> [Instructions to follow]:
Reproduce word for word the passage of the essay on moviegoing that runs from "All of this" up to and including "to The Exorcist)".

> [Page text]:
···

Clearly, times have changed.

Do we all really enjoy going to movie theatres anymore?  Or better question – do we really all still enjoy movies, at least the way we used to?  Well, the answer to that is, I guess it depends.

Clearly, we don’t enjoy waiting in/on line.  Okay, maybe the latter is just me getting older but I’m not entirely convinced.  This is partly because of how popular it’s become to buy your tickets in advance and print out a reserved seating bar code you can just scan at the door, and partly because of the new subset of people who actually make a modest to decent living being paid to wait in line for all sorts of things by those wealthy or clever enough to avoid any form of human interaction they deem to be unnecessary.

See: The Cronut black market

See: The Cronut black market

Of course, both movies and movie theatres are far different today than they were in the early 1970s – a time period that is now looked on as a bit of a cinematic golden age.  And even if we ARE excited at the anticipation of going out to see a new film, forty years ago we didn’t have the option of watching it at home via a decent size screen of our own on exactly the same day the rest of those poor suckas or cooler than cool Manhatttanites (take your pick) were braving,  well – the cold.  Not to mention their fellow man.

All of this being the case, I decided to try a little experiment this weekend.

  1. Take two films I was looking forward to seeing that were BOTH opening theatrically on Friday (Yes, I know upfront neither one will come close to The Exorcist)
  2. Watch one at a movie theatre where I buy a ticket, wait in line at the entrance and the snack stand, and view it with strangers sitting next to me in the dark.
  3. Watch the other at home upstairs on my own 52-inch screen (yes, size DOES matter), sprawled across my big red couch and munching an array of my own snacks as loudly as I please.
  4. And try to determine which experience is more enjoyable.



Elysium – Starring Matt Damon & Jodie Foster, Written and Directed by Neill Blomkamp.

Elysium – Starring Matt Damon & Jodie Foster, Written and Directed by Neill Blomkamp.

Pre-movie assessment: A big action movie with smarts and a story by the filmmaker who did the superb District 9.  It promises to be what we now commonly call a real movie movie, employing all the bells and whistles of today’s technology.  Also, both of its stars lean towards playing real characters involved in at least a semblance of a story.  It demands leaving your crib.

···

> [Dataset content]:
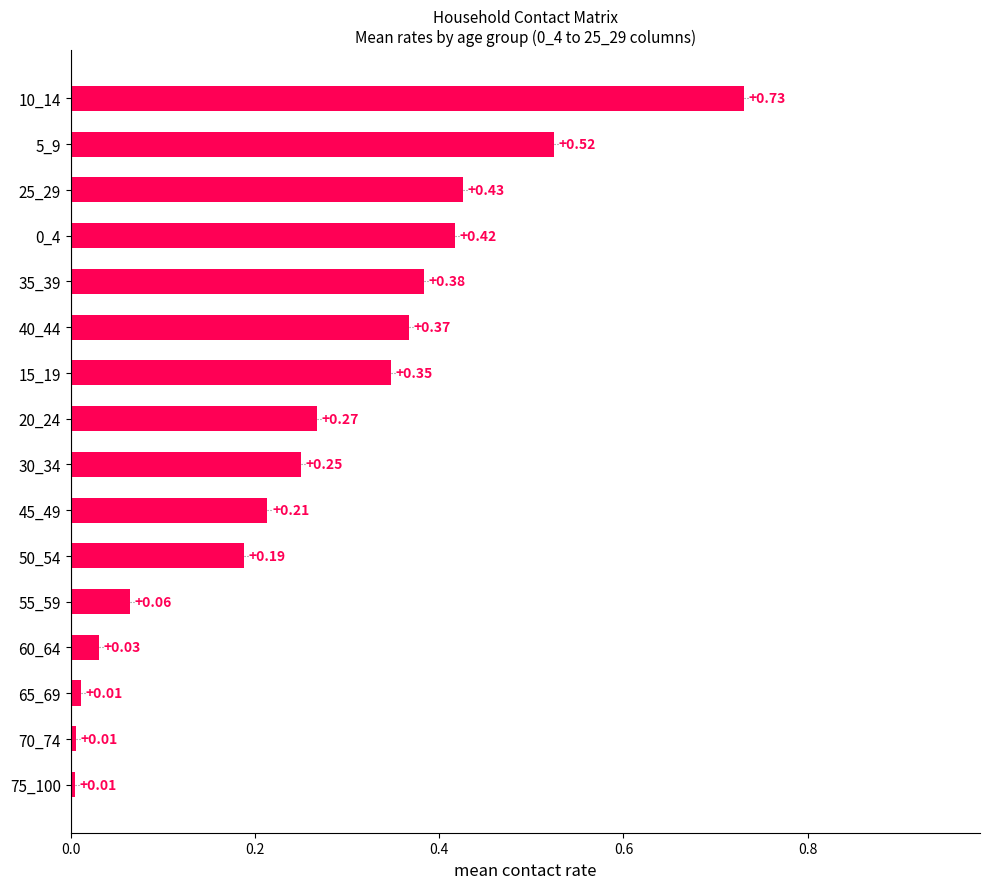

What is the change in value from 50_54 to 40_44?

+0.2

···

> [Answer to this task]:
All of this being the case, I decided to try a little experiment this weekend.

  1. Take two films I was looking forward to seeing that were BOTH opening theatrically on Friday (Yes, I know upfront neither one will come close to The Exorcist)